▸ Reading passage:
In 2004, he exhibited at the major solo “Fourth Exhibition. Pioneers of Iranian Modern Art: Mohsen Vaziri Moghaddam”, at Tehran Museum of Contemporary Art, also featuring works by Gerhard Richter.

On this occasion, Vaziri was hailed and officially awarded as the “best Iranian artist of the century”.

In 2013 one of his sculptures (Forms in Movement) and the sand painting that is part of the MoMA collection were exhibited at the “Iran Modern” exhibition, a major retrospective on Iranian dynamic modern art, held at the Asia Society Museum in New York.

In 2014, the same sculpture was exhibited at the contemporary art exhibition “Artevida corpo” at the Fundação Casa França-Brasil, in Rio de Janeiro, Brazil.

In 2017, the Mohsen Vaziri Moghaddam Foundation was created in Rome following the wish of the artist and his sons. Its goal is to increase the public’s awareness and enhance the understanding of Vaziri’s visual arts, promoting and protecting the artworks through the archive and publication of a catalogue raisonné.

In 2017 the Foundation organized its first happening in the industrial area of Ex Dogana in Rome. On this occasion the artist made a large-size sand artwork across 20 canvases.

▸ Data for analysis:
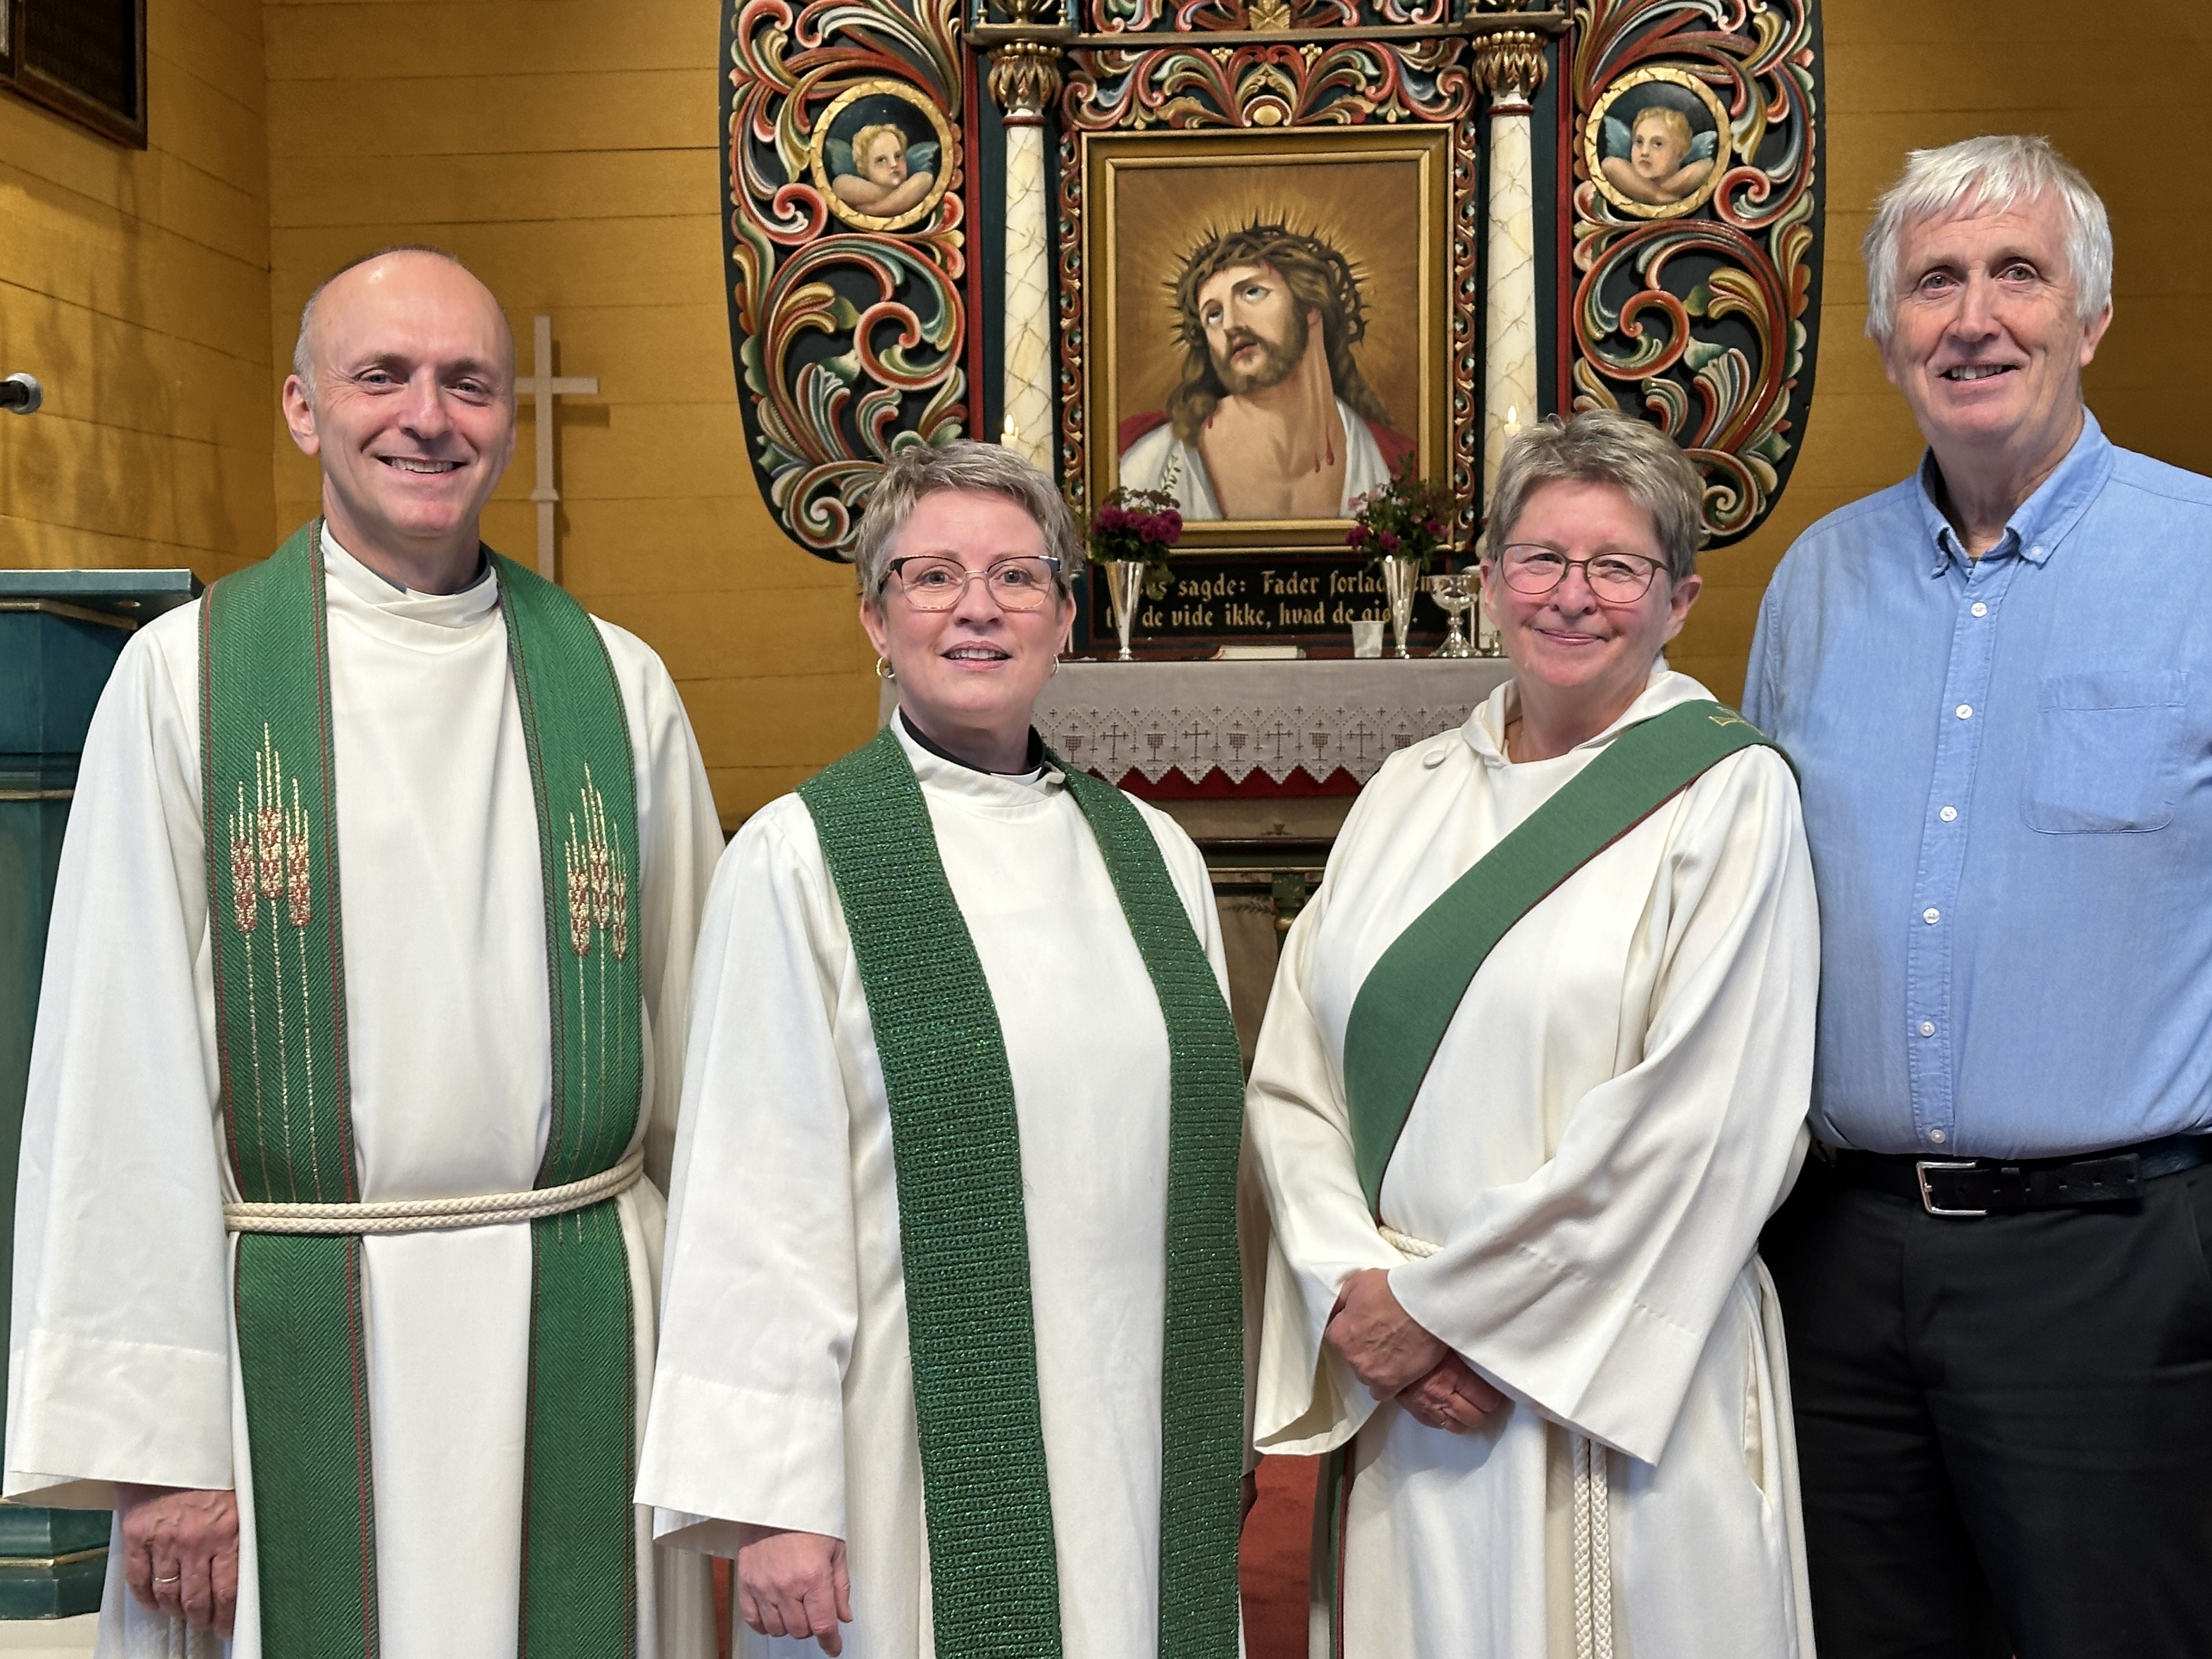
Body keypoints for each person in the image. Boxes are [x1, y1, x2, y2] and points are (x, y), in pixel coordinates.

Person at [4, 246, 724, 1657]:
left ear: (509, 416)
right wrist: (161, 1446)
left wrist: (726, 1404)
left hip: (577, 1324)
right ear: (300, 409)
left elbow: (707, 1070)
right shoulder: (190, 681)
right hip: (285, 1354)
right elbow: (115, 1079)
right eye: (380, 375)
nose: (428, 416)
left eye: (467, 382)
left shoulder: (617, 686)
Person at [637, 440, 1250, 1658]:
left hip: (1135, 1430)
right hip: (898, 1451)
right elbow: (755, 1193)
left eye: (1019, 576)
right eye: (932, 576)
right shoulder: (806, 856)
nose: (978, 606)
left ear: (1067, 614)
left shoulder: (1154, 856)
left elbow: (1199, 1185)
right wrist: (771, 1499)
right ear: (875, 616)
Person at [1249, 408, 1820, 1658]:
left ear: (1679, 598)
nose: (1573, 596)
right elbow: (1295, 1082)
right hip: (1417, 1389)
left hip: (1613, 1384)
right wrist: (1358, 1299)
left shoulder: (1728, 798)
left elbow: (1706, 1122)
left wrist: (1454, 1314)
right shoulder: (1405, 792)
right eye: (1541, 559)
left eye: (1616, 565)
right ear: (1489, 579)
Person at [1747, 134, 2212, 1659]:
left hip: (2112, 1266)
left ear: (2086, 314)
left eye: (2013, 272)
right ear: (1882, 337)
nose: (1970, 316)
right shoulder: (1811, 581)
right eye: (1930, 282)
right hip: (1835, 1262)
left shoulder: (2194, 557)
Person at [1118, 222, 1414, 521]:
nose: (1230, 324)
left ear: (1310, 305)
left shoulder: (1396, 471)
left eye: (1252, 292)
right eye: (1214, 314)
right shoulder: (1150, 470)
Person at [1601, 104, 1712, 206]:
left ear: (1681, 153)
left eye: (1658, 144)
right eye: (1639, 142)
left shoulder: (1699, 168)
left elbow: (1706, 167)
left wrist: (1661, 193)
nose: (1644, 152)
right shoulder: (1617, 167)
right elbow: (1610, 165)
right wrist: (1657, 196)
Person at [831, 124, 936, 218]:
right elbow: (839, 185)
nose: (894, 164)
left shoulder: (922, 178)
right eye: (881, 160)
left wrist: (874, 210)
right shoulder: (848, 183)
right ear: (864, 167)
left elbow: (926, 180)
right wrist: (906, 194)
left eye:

▸ Work item:
Answer these from the passage on Mohsen Vaziri Moghaddam:
(a) Which museum hosted his 2004 solo exhibition?
(b) What is the name of the sculpture shown at the "Iran Modern" exhibition?
(c) Across how many canvases did he make the sand artwork at the Foundation's first happening?

▸ Completed exercise:
(a) The Tehran Museum of Contemporary Art
(b) Forms in Movement
(c) 20